THE TASKS →
a. List every earnings multiple (a figure given as a number of "times" earnings) that appears in the market commentary.
b. Reproduce the part of the market commentary that opens with the words containing "As such, earnings" and closes with "polymer-based packaging materials.".

DOCUMENT EXTRACT →
▼

The Bangalore-based company, which makes software for wireless, wireline and broadband operators, had priced its issue at Rs 260 "" the top end of the price band, raising Rs130 crore. In the band of Rs 230-260, the company was valued between 16.5 and 18.7 times its consolidated earnings per share (EPS) for March '05.
 
At Rs 460, the valuation is 32.8 times FY05 earnings. Compare this with Infosys' valuation of 34 times FY05 earnings.
 
Flextronics, the only comparable listed company in the space, trades today at 22.5 times. At the time of the issue, Flextronics traded at 19.4 times. In fact, Flextronics used to trade at a lower multiple, but commanded a higher valuation later because its parent had announced its intention to buy out minority shareholders.
 
While Sasken's top line grew at a faster rate compared with Flextronics' last fiscal, its net profit growth was much lower than that of Flextronics. More importantly, Sasken's net profit margin was much less compared with that of Flextronics. Also, since it caters to a single vertical, any downturn in telecommunications sector that it operates would leave Sasken vulnerable. Moreover, two of the company's clients account for 48 per cent of revenues.
 
While this could be interpreted to mean strong client relationships, depending on a few clients could also be cause for concern. Strategic investors such as Nokia (also a client) have bought into the company at Rs 223 a share. With this equity issue and with other private equity placements, Sasken's equity increases to 63 per cent, compared with March '05.
 
As such, earnings would need to grow by 63 per cent in FY06, if the EPS is to be maintained at last year's levels. For perspective, the company's net profit (as restated ) grew by 25 per cent in FY05 to Rs 17.9 crore.
 
Brent futures
 
The introduction of rupee-denominated Brent crude futures contract could be a key step to help small-end users of petroleum products manage their input costs better. Earlier, end-users of petroleum products had to get RBI permission for entering into similar contracts on overseas commodity markets, but this development simplifies the process.
 
Already, several user industries such as steel and FMCG have been grappling with rising input costs of furnace oil and polymer-based packaging materials.
 
Senior Ncdex officials explained that this futures contract would offer similar efficiencies in terms of pricing vis-a-vis the overseas counterpart. And given the high correlation between energy prices and Brent crude, even small Indian companies could leverage the relatively small contract size of 100 barrels to implement effective cost management strategies.
 
This implies that suitable hedging strategies could help user industries see an uptick in their operating margins in the medium term. Meanwhile, punters could also leverage the arbritrage opportunities between Ncdex Brent and its overseas counterpart.

▲

SUPPLIED INFORMATION →
▼

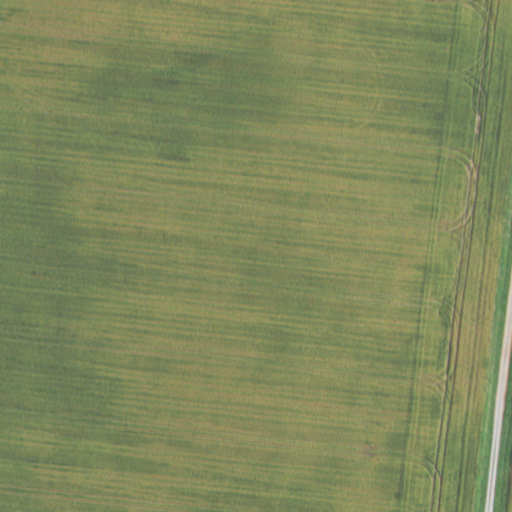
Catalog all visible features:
road: (501, 418)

▲

SOLUTION LIST →
a.
- 16.5 times
- 18.7 times
- 32.8 times
- 34 times
- 22.5 times
- 19.4 times

b.
As such, earnings would need to grow by 63 per cent in FY06, if the EPS is to be maintained at last year's levels. For perspective, the company's net profit (as restated ) grew by 25 per cent in FY05 to Rs 17.9 crore.
 
Brent futures
 
The introduction of rupee-denominated Brent crude futures contract could be a key step to help small-end users of petroleum products manage their input costs better. Earlier, end-users of petroleum products had to get RBI permission for entering into similar contracts on overseas commodity markets, but this development simplifies the process.
 
Already, several user industries such as steel and FMCG have been grappling with rising input costs of furnace oil and polymer-based packaging materials.